Pink Moon Farmhouse Fresh

For Women
Eau de Parfum
Year: 2019
Moderate
Sillage
Moderate
Longevity
Spring
Best Season
Casual
Best For

Fragrance Story

Pink Moon by Farmhouse Fresh is a Floral fragrance for women. Pink Moon was launched in 2019.

Composition Profile

sweet 100%
powdery 85%
vanilla 70%
soft spicy 60%

About the Perfumer

Unknown Perfumer

Fragrance Notes

All Notes

Complete scent profile

Sugar Sugar
Shea Nuts Shea Nuts
Powdery Notes Powdery Notes
Licorice Licorice
Unique Character

Pink Moon Farmhouse Fresh by Farmhouse Fresh offers a distinctive olfactory experience that stands out from other fragrances in its category.

Artisanal Creation

Crafted with the finest ingredients and a blend of traditional and modern perfumery techniques, this fragrance represents the pinnacle of the perfumer's art.

Signature Style

Pink Moon Farmhouse Fresh embodies the distinctive style of Farmhouse Fresh while adding a unique chapter to their fragrance portfolio.

Character Profile

The Innocent Archetype: Portrait of Pink Moon Farmhouse Fresh

Essence

At the core of this person’s being lies the Innocent archetype, a soul untouched by cynicism, seeking purity, simplicity, and a return to something elemental. The fragrance Pink Moon Farmhouse Fresh-with its notes of wildflowers, sun-warmed wood, and crisp linen-speaks to their deep yearning for an unspoiled world, one where beauty is gentle and life moves at the pace of seasons rather than screens.

The Innocent is not naive in the pejorative sense; they are instead deliberately hopeful, choosing to see the world through a lens of optimism. They believe in goodness, in the restorative power of nature, in the quiet magic of small moments.

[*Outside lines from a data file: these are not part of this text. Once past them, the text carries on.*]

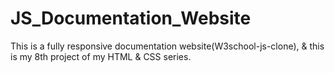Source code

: # JS_Documentation_Website
This is a fully responsive documentation website(W3school-js-clone), &amp; this is my 8th project of my HTML &amp; CSS series. 
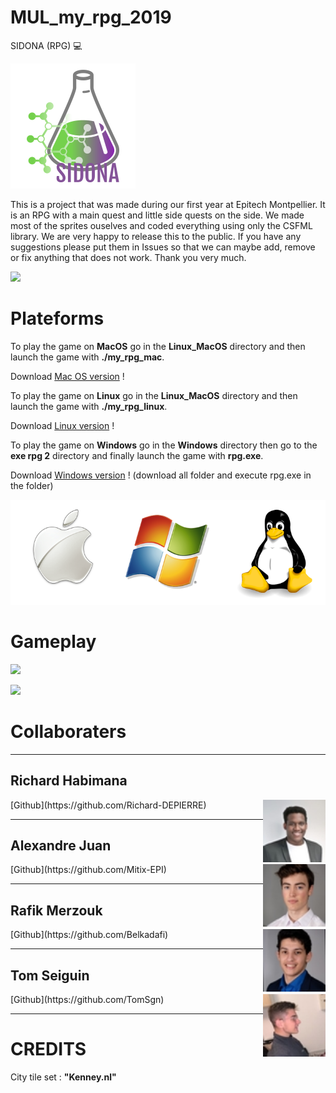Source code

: # MUL_my_rpg_2019
SIDONA (RPG) :computer:

![](Linux_MacOS/assets/sprites/menu/logo.png)

This is a project that was made during our first year at Epitech Montpellier. It is an RPG with a main quest and little side quests on the side. We made most of the sprites ouselves and coded everything using only the CSFML library. We are very happy to release this to the public. If you have any suggestions please put them in Issues so that we can maybe add, remove or fix anything that does not work. Thank you very much.

![](images/main.gif)

# Plateforms

To play the game on **MacOS** go in the **Linux_MacOS** directory and then launch the game with **./my_rpg_mac**.

Download [Mac OS version](Linux_MacOS/my_rpg_mac) !

To play the game on **Linux** go in the **Linux_MacOS** directory and then launch the game with **./my_rpg_linux**.

Download [Linux version](Linux_MacOS/my_rpg_linux) !

To play the game on **Windows** go in the **Windows** directory then go to the **exe rpg 2** directory and finally launch the game with **rpg.exe**.

Download [Windows version](Windows/exe%20rpg%202) ! (download all folder and execute rpg.exe in the folder)

![](images/windows-mac-os-linux.png)

# Gameplay

![](images/gameplay1.png)

![](images/gameplay2.png)

# Collaboraters

---

## Richard Habimana
<img align="right" width="100" height="100" src="images/rich.jpeg">
[Github](https://github.com/Richard-DEPIERRE)

---

## Alexandre Juan
<img align="right" width="100" height="100" src="images/juan.jpeg">
[Github](https://github.com/Mitix-EPI)

---

## Rafik Merzouk
<img align="right" width="100" height="100" src="images/rafik.jpeg">
[Github](https://github.com/Belkadafi)

---

## Tom Seiguin
<img align="right" width="100" height="100" src="images/tom.jpeg">
[Github](https://github.com/TomSgn)

---

# CREDITS

City tile set : **"Kenney.nl"**
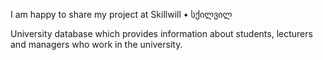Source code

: I am happy to share my project at Skillwill • სქილვილ

University database which provides information about students, lecturers and managers who work in the university.
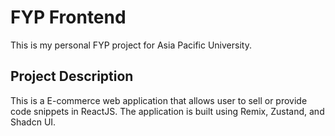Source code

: # FYP Frontend
This is my personal FYP project for Asia Pacific University.

## Project Description
This is a E-commerce web application that allows user to sell or provide code snippets in ReactJS. 
The application is built using Remix, Zustand, and Shadcn UI.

Yet, like all archetypes, this one casts a shadow-one of fragility, avoidance, and at times, a reluctance to face the darker complexities of existence.

Relationships

In love and friendship, they are gentle presences, listeners more than speakers, offering comfort without demand. Their relationships thrive on sincerity; they have little patience for posturing or games. Yet, their aversion to conflict can make them passive, allowing resentment to simmer beneath a serene surface. They may struggle to voice their needs, fearing that doing so will disrupt the harmony they so cherish.

They are drawn to kindred spirits-those who share their appreciation for stillness, for the poetry of everyday life. But they may also unconsciously seek out stronger personalities, those who can anchor them when their idealism falters. In their shadow, they risk becoming dependent, mistaking their longing for simplicity for a need to be shielded from life’s inevitable storms.

Shadow

The Innocent’s greatest weakness is their fear of corruption. They recoil from harsh truths, from the messiness of human nature. When reality fails to match their vision-when friendships sour, when love betrays, when the world proves indifferent to their ideals-they may retreat further into fantasy, into a curated existence where nothing is allowed to stain their perfect stillness.

This avoidance can render them fragile, ill-equipped to navigate adversity. Their optimism, once a strength, becomes a defense mechanism, a way to deny the necessity of struggle. They must learn that purity is not the absence of darkness but the courage to face it-that true resilience is not found in escape, but in integration.

Conclusion

Their home is a sanctuary of soft textures, muted colors, and carefully chosen objects-each carrying meaning. Worn books with dog-eared pages, hand-thrown pottery, dried wildflowers in glass jars. They prefer natural materials, things that age gracefully, that bear the marks of time without losing their essence. Their wardrobe leans toward linen, cotton, and loose silhouettes-nothing constricting, nothing overly adorned.

They are drawn to slow living, to rituals that ground them: morning tea in a favorite mug, evening walks where they memorize the shapes of clouds. They may keep a garden, even if only a few pots of herbs on a windowsill, because tending to living things satisfies a primal need to nurture. Their philosophy is not one of grand manifestos but of quiet resistance-against haste, against excess, against the erosion of wonder.